Bug #34093 for libwww-perl: LWP::UserAgent requests timing out early at random times

Fri Mar 14 14:16:11 2008 jim_hoagland [...] symantec.com - Ticket created

Subject:

LWP::UserAgent requests timing out early at random times

I'm having a problem with early timeouts from the request method of LWP::UserAgent. Not sure it if matters, but the request is HTTP PUT and to a server on the local network. I'm using the default timeout of 180 seconds, though this has also happened when I explicitly set the timeout to 120 seconds. Sometimes it takes a while for the server to reply (it's doing some database queries), so it might validly take a minute to respond with its result. The problem is that sometimes (fairly frequently when the server is being slow) I'm seeing the request method return with a "500 read timeout" and "Client-Warning: Internal response" well before my requested timeout. I added code to measure and print out the elapsed time and it can be as low as less than one second all the way up to around minute. Seems pretty random how long it's actually waiting for on a given request. (Of course I would never see a timeout for a length of time longer than it takes the server to respond.) I've seen this with version 5.805 on Debian (2.6.18-3-686-bigmem #1 SMP) running perl 5.8.8 and with version 5.803 on Xubuntu (2.6.1526-386 #1 PREEMPT) running perl 5.8.7. Thanks.

Mon Apr 07 05:30:06 2008 GAAS [...] cpan.org - Correspondence added

I have no good idea how this could happen. Perhaps you can try to run your program under strace to try to figure out what happens at the socket level.

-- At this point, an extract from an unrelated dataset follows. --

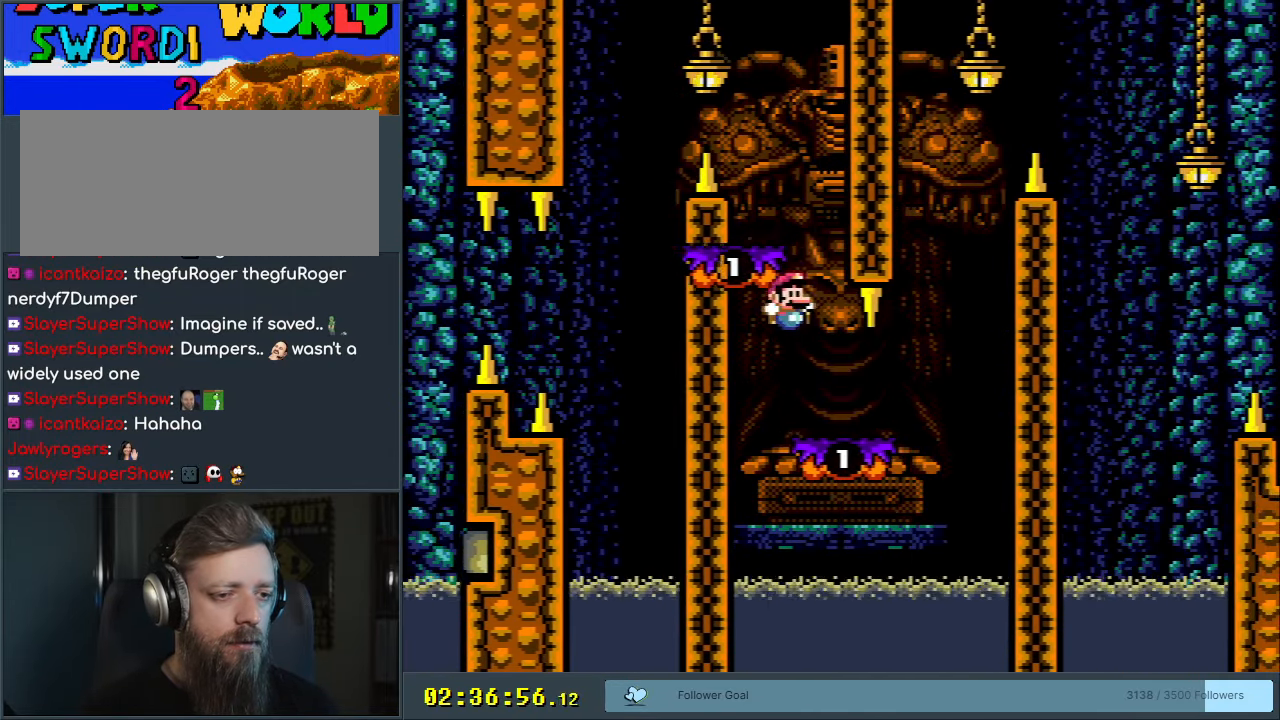
{"buttons": ["B", "Y", "DPAD_LEFT"], "events": [[317, "B", "down"], [317, "DPAD_RIGHT", "up"], [417, "DPAD_LEFT", "down"]]}
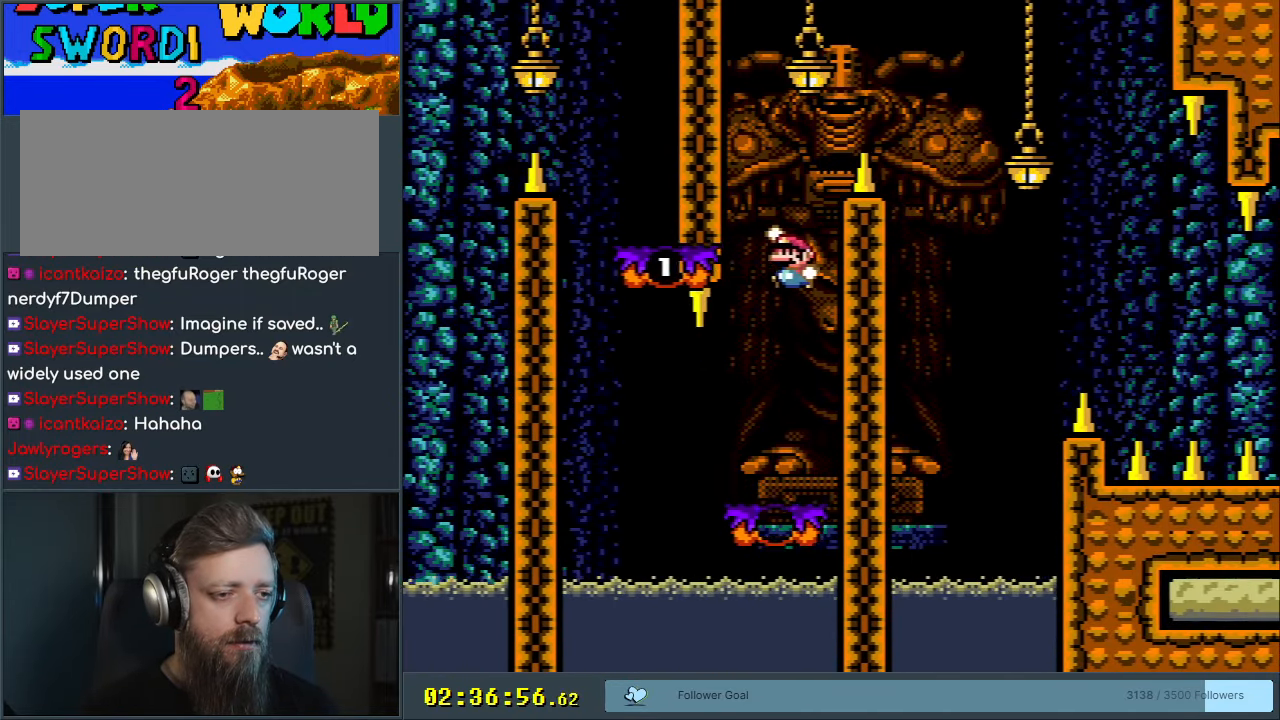
{"buttons": ["B", "Y", "DPAD_RIGHT"], "events": [[33, "B", "up"], [233, "DPAD_LEFT", "up"], [283, "DPAD_RIGHT", "down"], [350, "B", "down"]]}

Mon Apr 07 05:30:10 2008 The RT System itself - Status changed from 'new' to 'open'

Mon Apr 07 10:22:09 2008 jim_hoagland [...] symantec.com - Correspondence added

Subject:	Re: [rt.cpan.org #34093] LWP::UserAgent requests timing out early at random times
Date:	Mon, 07 Apr 2008 07:21:24 -0700
To:	<bug-libwww-perl [...] rt.cpan.org>
From:	Jim Hoagland <jim_hoagland [...] symantec.com>

Thanks, I'll see if I can try that before going on vacation, otherwise it'll have to wait. I have no evidence this is relevant for this case, but I seem to recall when doing C coding (under Unix) some years back that I had to put a while loop around a socket call (may have been a select()) since it was timing out early. As I recall in that case, the cause was that a signal was occurring and the OS semantics allowed the timeout to end early in that case. If this is the case, then the only thing that could be done is to check if the OS has stopped waiting early (by doing doing time() before and after) and if so, try again with whatever amount of time remains. However, this is something that would have to be done within in LWP::UserAgent::request() call. -- Jim On 4/7/08 2:30 AM, "Gisle_Aas via RT" <bug-libwww-perl@rt.cpan.org> wrote: Show quoted text

> > <URL: http://rt.cpan.org/Ticket/Display.html?id=34093 > > > I have no good idea how this could happen. Perhaps you can try to run > your program under strace to try to figure out what happens at the > socket level.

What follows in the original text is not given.